Richard Yorke, head of UK research at DTZ, said: “Domestic investors’ willingness to spend matched the improving economic picture in the UK throughout 2013, resulting in their outlay increasing by 42 per cent compared to 2012. Domestic investors are well placed to identify good opportunities across the UK and sought to exploit the record yield gap between London and the regions. Many UK firms sold London assets to fund their investment activity outside the capital, selling ‘high’ in London and buying ‘low’ in the regions.”
Foreign investors spent £20bn in 2013. Most of this – £14.2bn – was concentrated in Central London as overseas investors continued to seek prime assets, often secured off-market. Asian investors continued to be the biggest foreign buyers of property in 2013, acquiring about £4.6bn, mostly in Central London. Conversely, domestic players were net sellers as they disposed of £28.7bn of property against £24.3bn of purchases, capitalising on demand for prime assets while seeking comparative value in the regions.

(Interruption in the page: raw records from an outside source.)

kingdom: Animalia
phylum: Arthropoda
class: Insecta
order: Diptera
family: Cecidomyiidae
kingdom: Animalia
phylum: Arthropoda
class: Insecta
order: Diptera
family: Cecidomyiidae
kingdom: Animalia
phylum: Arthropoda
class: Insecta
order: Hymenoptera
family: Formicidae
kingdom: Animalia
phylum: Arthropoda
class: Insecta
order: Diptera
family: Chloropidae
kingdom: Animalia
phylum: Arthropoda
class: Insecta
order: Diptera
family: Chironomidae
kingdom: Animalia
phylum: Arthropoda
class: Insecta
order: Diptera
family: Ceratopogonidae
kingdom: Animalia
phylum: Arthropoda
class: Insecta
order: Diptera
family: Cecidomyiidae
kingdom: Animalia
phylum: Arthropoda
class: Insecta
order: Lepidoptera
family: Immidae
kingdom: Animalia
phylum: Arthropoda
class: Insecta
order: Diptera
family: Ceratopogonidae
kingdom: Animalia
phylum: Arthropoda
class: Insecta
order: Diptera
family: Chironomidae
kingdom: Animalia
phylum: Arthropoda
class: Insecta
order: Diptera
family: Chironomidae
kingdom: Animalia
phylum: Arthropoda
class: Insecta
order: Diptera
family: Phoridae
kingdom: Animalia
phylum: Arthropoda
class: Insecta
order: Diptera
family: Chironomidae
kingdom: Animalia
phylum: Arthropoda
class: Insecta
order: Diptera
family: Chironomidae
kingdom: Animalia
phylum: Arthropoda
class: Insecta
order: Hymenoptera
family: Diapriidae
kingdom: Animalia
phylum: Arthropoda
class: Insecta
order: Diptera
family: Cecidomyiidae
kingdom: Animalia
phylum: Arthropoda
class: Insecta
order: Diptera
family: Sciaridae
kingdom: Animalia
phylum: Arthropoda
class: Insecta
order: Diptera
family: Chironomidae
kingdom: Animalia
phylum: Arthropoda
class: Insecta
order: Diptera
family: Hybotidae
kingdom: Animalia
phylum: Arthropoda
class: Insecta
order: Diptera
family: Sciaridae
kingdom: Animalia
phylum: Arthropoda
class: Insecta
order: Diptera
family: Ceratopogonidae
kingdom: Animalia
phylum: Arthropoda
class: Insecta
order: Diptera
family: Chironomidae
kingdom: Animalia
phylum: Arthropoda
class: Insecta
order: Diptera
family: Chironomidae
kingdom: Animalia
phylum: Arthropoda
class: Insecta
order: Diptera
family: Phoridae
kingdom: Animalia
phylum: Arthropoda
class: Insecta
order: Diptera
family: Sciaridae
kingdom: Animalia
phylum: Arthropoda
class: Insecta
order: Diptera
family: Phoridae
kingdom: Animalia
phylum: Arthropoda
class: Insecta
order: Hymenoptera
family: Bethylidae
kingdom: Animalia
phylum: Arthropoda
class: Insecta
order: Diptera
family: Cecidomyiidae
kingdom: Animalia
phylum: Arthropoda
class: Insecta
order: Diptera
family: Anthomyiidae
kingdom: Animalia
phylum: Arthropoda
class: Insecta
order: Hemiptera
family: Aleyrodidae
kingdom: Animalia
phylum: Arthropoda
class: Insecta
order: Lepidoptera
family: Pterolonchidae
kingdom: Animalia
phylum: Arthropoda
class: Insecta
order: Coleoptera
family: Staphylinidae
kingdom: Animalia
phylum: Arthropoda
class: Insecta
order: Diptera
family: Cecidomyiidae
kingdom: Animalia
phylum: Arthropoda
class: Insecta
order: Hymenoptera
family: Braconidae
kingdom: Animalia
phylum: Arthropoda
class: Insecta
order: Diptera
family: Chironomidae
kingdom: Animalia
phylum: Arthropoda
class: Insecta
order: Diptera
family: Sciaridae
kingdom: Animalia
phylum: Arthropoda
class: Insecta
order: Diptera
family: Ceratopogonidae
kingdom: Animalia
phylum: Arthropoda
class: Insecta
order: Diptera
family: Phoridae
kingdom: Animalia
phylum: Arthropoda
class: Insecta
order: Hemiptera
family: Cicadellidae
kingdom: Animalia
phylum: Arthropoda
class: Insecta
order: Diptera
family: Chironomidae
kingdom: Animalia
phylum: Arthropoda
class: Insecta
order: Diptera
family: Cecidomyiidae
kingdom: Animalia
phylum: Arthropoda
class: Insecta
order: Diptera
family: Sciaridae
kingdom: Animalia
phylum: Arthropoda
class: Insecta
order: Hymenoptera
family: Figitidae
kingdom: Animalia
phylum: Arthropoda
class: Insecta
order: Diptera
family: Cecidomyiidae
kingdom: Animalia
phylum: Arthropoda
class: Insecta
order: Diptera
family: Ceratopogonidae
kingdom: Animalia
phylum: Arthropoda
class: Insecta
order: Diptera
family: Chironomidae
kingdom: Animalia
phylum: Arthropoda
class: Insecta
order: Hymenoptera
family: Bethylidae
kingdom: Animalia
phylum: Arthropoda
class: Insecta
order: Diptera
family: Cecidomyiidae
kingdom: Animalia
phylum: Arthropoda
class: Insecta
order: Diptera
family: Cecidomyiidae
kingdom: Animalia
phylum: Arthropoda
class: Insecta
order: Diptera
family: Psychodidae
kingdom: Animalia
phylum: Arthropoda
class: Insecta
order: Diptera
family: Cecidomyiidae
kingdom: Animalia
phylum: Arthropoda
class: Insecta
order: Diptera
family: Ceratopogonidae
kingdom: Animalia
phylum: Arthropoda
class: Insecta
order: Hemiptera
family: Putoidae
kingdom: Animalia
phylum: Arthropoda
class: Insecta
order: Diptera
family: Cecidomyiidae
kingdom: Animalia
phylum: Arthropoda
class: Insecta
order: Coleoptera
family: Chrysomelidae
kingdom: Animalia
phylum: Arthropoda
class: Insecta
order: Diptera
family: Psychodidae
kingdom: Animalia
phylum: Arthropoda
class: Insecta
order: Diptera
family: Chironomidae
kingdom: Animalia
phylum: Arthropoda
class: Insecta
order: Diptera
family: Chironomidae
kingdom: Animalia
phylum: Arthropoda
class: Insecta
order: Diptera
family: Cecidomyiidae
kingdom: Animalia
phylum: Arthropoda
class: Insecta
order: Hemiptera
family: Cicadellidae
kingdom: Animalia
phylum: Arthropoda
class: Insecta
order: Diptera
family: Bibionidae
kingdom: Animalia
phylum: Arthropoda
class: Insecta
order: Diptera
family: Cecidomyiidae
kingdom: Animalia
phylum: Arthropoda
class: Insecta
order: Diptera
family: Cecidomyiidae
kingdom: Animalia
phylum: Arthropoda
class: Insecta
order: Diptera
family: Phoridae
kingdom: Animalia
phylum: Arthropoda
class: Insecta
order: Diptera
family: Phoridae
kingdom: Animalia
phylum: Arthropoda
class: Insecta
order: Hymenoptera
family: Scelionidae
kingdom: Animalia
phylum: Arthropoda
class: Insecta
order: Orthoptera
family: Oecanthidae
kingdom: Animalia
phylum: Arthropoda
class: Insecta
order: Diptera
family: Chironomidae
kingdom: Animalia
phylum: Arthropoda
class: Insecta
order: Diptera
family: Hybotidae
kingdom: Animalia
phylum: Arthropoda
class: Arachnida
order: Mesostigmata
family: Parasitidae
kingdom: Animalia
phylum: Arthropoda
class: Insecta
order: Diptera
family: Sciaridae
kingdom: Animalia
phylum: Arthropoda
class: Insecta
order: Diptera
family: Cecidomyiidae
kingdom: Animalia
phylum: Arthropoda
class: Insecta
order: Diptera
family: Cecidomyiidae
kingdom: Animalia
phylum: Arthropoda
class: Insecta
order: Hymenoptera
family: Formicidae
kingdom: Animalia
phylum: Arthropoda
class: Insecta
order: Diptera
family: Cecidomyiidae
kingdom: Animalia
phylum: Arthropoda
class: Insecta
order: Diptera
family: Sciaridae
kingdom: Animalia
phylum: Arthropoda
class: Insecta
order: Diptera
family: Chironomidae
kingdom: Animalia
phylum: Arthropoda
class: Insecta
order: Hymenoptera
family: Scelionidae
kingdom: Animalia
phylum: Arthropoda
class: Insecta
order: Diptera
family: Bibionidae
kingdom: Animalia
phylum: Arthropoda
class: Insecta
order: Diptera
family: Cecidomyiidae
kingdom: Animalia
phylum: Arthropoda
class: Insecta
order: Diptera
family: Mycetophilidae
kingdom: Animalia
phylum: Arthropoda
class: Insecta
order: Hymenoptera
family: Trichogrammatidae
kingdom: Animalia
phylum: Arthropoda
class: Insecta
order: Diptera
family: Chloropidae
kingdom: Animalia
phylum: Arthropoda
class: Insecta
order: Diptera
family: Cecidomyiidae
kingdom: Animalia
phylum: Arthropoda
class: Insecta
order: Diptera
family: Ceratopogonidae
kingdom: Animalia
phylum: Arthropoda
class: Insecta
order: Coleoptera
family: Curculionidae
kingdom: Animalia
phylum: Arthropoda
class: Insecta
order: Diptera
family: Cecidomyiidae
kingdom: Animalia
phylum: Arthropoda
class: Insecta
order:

Jason Winfield, Head of the UK Investment Agency team at DTZ, said: “There is undoubted momentum in the market. We estimate there is currently around £20bn of additional international capital seeking opportunities in London alone. With the economic environment improving, we expect transaction levels in 2014 to match last year’s total. “Investors did well in 2013 pursuing value in the regions but the weight of investment is pushing down yields and leading to lower expected returns so the window of opportunity is closing. We expect this to affect the relative attractiveness of UK markets compared to others which should ultimately result in reduced investor interest and slightly lower volumes in 2015.”